**DESCRIPTION OF THE TASK:** Please reproduce the listing below word for word, starting with its first line and going on through the line that contains "v(-13, 3.27) *", leaving out the pictures.
#####
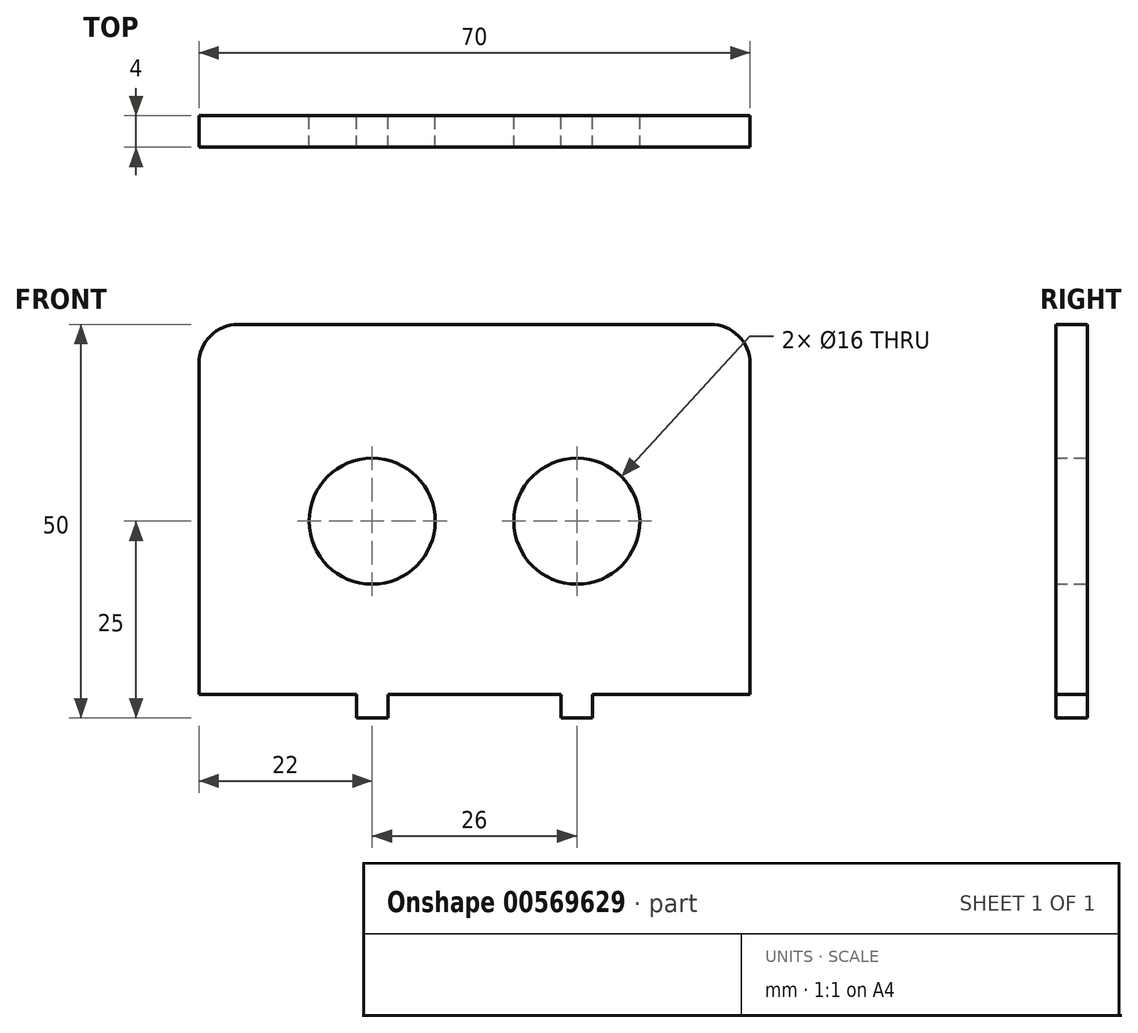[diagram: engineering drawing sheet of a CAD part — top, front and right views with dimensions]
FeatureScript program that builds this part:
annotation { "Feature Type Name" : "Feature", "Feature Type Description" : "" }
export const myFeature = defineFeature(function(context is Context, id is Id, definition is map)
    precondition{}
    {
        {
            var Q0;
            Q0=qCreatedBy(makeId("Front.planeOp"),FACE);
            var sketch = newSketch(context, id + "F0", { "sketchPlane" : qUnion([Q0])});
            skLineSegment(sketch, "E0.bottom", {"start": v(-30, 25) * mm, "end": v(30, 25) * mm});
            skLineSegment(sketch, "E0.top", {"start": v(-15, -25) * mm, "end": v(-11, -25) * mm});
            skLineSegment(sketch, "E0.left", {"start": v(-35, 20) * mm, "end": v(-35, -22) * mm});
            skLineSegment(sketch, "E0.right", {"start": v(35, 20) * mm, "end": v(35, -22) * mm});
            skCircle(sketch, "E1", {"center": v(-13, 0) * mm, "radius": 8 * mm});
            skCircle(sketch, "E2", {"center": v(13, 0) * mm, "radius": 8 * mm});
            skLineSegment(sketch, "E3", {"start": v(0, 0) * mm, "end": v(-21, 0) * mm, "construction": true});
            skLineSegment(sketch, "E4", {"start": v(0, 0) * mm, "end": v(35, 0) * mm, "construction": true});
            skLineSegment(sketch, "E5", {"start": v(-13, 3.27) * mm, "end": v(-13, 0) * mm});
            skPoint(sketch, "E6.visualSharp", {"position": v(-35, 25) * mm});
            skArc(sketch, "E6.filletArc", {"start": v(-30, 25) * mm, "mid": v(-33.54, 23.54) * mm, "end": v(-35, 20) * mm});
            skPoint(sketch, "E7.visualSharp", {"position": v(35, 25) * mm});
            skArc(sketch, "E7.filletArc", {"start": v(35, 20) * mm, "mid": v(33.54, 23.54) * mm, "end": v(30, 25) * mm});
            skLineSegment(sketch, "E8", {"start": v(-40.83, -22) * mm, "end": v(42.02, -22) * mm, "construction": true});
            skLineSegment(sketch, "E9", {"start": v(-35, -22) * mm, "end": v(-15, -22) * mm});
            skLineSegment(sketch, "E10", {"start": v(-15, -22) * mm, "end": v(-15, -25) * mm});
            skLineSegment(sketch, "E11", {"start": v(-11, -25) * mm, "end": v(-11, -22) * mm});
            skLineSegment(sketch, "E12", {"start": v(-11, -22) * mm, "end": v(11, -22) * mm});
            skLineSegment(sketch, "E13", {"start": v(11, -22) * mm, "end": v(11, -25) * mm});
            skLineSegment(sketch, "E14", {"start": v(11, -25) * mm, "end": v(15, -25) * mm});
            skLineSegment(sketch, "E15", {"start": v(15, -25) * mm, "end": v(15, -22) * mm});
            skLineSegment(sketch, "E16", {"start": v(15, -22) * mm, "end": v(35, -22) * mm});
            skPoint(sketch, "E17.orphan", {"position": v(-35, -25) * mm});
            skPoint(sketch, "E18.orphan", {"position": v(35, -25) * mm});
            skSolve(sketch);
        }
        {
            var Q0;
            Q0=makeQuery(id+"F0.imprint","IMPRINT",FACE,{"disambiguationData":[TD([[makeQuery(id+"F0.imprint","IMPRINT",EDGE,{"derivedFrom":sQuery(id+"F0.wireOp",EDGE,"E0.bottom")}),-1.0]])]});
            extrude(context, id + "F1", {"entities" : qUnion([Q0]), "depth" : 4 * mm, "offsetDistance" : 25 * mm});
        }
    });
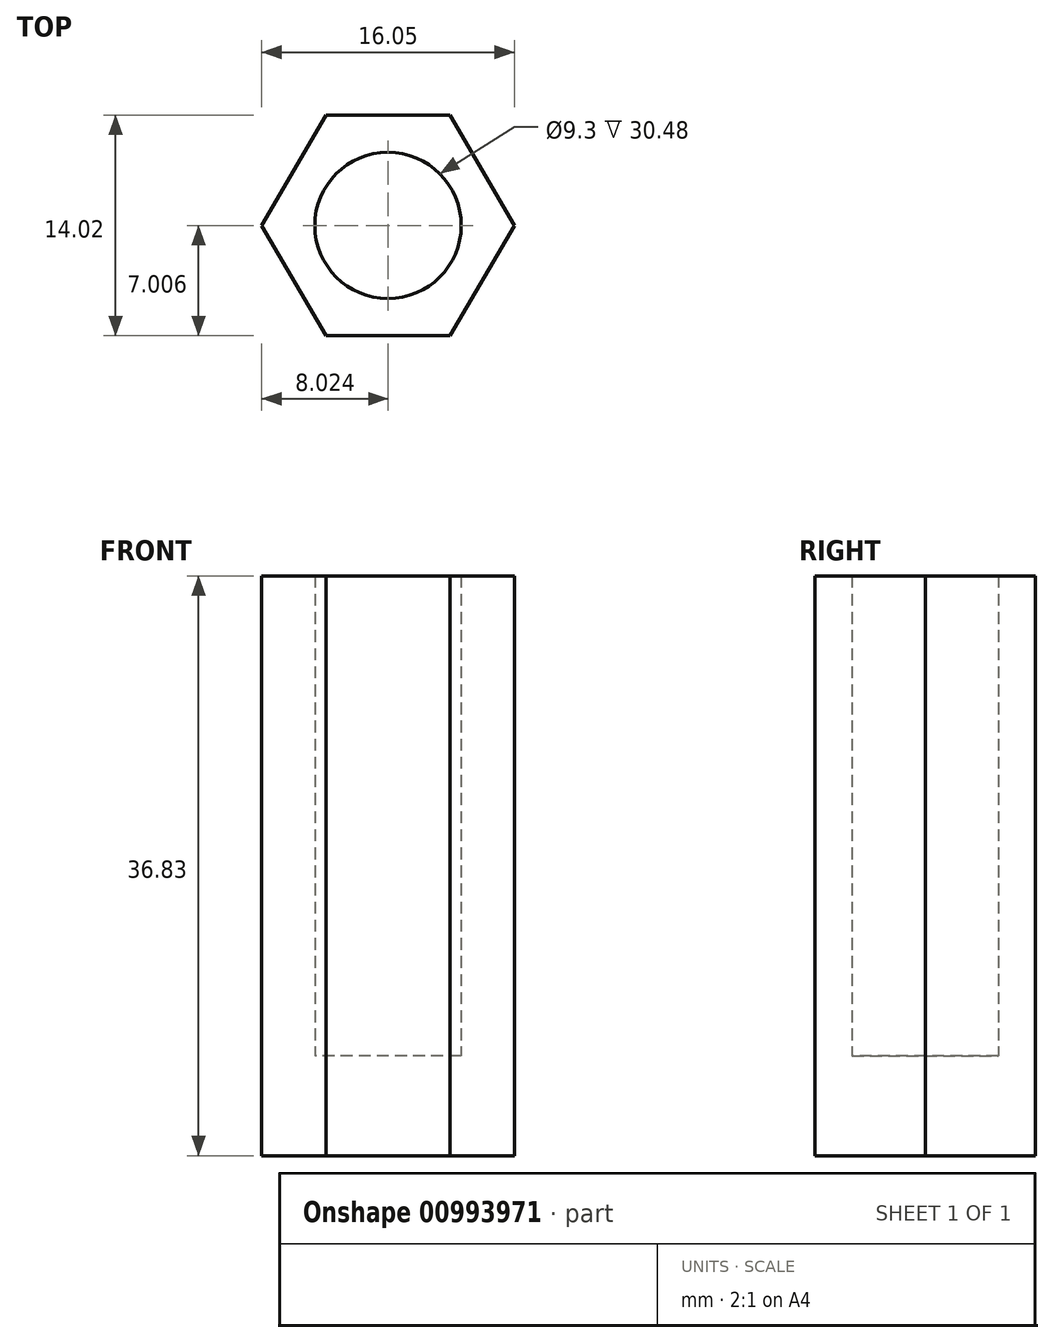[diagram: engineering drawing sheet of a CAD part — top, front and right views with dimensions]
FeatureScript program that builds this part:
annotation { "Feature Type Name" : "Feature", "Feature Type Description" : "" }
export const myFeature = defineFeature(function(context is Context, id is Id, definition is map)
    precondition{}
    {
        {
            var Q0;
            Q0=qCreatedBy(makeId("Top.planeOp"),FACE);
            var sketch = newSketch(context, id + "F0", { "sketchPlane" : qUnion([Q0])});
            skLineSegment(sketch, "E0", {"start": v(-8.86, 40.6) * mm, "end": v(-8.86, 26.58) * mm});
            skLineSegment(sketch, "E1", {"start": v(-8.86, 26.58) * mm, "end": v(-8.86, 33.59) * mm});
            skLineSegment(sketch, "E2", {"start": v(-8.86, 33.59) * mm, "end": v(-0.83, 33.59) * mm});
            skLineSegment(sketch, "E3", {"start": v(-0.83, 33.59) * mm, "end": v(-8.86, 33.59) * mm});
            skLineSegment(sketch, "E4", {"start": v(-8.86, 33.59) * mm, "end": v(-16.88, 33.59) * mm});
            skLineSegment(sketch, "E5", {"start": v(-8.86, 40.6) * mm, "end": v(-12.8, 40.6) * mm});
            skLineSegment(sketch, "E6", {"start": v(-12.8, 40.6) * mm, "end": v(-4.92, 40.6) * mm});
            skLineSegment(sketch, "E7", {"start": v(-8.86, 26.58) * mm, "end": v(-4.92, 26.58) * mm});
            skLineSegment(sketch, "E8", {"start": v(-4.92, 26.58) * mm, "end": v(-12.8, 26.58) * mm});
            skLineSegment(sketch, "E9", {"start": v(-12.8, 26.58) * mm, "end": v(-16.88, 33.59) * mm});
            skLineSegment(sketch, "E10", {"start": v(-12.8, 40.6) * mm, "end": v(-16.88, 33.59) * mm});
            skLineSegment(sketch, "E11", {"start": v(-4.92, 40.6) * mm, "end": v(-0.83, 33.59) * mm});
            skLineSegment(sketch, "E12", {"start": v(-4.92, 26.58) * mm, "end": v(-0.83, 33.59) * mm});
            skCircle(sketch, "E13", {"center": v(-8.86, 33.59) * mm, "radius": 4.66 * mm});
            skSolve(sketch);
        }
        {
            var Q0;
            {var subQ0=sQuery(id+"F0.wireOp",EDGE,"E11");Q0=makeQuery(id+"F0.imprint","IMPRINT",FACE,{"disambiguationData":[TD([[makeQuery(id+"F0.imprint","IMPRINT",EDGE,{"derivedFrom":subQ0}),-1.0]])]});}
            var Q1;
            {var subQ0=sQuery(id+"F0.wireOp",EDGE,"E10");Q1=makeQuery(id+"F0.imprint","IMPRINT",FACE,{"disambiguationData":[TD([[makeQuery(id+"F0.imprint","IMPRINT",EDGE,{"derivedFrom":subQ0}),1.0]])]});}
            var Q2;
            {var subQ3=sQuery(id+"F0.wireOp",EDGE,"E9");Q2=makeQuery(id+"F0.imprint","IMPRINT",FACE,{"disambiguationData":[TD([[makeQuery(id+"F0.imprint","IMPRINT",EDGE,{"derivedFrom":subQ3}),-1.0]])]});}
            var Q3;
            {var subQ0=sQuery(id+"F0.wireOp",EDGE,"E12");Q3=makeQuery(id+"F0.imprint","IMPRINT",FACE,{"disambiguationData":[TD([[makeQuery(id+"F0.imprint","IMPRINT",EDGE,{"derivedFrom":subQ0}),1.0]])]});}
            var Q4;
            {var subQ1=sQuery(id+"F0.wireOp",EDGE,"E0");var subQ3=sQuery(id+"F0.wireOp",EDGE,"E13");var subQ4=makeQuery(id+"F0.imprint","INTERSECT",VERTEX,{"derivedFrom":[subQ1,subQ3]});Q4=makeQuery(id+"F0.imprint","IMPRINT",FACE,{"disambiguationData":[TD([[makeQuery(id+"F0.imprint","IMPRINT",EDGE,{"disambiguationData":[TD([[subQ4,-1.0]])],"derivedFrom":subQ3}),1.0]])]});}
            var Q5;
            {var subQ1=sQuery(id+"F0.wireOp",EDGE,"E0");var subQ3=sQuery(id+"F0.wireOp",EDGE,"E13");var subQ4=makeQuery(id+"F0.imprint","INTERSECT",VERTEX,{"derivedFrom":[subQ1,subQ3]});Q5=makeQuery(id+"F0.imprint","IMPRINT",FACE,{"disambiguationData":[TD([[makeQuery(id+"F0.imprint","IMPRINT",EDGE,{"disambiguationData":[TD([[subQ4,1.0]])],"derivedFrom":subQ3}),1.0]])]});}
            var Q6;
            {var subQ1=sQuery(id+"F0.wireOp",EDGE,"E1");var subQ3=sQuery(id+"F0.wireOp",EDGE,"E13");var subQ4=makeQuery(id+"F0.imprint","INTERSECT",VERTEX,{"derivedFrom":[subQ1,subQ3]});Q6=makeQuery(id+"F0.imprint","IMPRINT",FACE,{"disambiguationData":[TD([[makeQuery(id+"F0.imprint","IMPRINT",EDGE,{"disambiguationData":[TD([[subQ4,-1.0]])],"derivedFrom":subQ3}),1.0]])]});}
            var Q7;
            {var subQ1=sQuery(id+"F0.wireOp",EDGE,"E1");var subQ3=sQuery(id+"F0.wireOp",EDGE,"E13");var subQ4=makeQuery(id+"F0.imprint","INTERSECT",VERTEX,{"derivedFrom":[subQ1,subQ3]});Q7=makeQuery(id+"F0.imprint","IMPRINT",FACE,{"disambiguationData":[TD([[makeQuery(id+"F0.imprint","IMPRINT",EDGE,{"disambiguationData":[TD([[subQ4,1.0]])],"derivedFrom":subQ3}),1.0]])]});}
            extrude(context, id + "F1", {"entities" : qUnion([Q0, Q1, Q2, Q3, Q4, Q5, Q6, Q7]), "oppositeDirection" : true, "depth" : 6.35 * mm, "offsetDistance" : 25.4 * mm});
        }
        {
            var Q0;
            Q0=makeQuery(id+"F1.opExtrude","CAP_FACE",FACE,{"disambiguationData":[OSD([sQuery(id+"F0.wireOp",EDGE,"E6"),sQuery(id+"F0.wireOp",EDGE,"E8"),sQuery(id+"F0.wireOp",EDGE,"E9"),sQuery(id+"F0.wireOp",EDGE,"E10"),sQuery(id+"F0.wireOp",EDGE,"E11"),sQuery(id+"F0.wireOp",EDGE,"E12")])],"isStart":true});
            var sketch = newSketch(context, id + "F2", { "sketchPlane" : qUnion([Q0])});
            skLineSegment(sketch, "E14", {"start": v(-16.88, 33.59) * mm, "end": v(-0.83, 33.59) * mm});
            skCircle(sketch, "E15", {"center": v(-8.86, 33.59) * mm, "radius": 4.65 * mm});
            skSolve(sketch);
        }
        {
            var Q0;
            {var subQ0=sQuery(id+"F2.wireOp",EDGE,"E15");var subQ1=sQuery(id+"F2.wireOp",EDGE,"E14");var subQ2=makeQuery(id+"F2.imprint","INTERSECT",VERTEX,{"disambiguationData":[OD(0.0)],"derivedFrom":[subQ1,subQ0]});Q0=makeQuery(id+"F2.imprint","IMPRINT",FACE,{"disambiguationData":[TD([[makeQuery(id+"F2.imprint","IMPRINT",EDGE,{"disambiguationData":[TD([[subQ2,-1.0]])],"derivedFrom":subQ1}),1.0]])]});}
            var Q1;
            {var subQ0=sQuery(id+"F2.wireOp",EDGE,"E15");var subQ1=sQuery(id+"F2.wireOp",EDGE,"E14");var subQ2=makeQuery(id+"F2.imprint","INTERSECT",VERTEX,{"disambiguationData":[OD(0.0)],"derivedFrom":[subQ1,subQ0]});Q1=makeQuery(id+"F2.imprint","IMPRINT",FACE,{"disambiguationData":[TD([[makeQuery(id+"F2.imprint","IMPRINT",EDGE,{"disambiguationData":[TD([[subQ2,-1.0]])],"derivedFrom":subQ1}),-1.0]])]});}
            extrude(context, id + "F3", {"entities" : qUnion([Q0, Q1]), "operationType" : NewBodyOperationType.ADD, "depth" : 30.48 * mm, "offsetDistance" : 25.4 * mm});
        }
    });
#####
**RESULT:**
[diagram: engineering drawing sheet of a CAD part — top, front and right views with dimensions]
FeatureScript program that builds this part:
annotation { "Feature Type Name" : "Feature", "Feature Type Description" : "" }
export const myFeature = defineFeature(function(context is Context, id is Id, definition is map)
    precondition{}
    {
        {
            var Q0;
            Q0=qCreatedBy(makeId("Front.planeOp"),FACE);
            var sketch = newSketch(context, id + "F0", { "sketchPlane" : qUnion([Q0])});
            skLineSegment(sketch, "E0.bottom", {"start": v(-30, 25) * mm, "end": v(30, 25) * mm});
            skLineSegment(sketch, "E0.top", {"start": v(-15, -25) * mm, "end": v(-11, -25) * mm});
            skLineSegment(sketch, "E0.left", {"start": v(-35, 20) * mm, "end": v(-35, -22) * mm});
            skLineSegment(sketch, "E0.right", {"start": v(35, 20) * mm, "end": v(35, -22) * mm});
            skCircle(sketch, "E1", {"center": v(-13, 0) * mm, "radius": 8 * mm});
            skCircle(sketch, "E2", {"center": v(13, 0) * mm, "radius": 8 * mm});
            skLineSegment(sketch, "E3", {"start": v(0, 0) * mm, "end": v(-21, 0) * mm, "construction": true});
            skLineSegment(sketch, "E4", {"start": v(0, 0) * mm, "end": v(35, 0) * mm, "construction": true});
            skLineSegment(sketch, "E5", {"start": v(-13, 3.27) * mm, "end": v(-13, 0) * mm});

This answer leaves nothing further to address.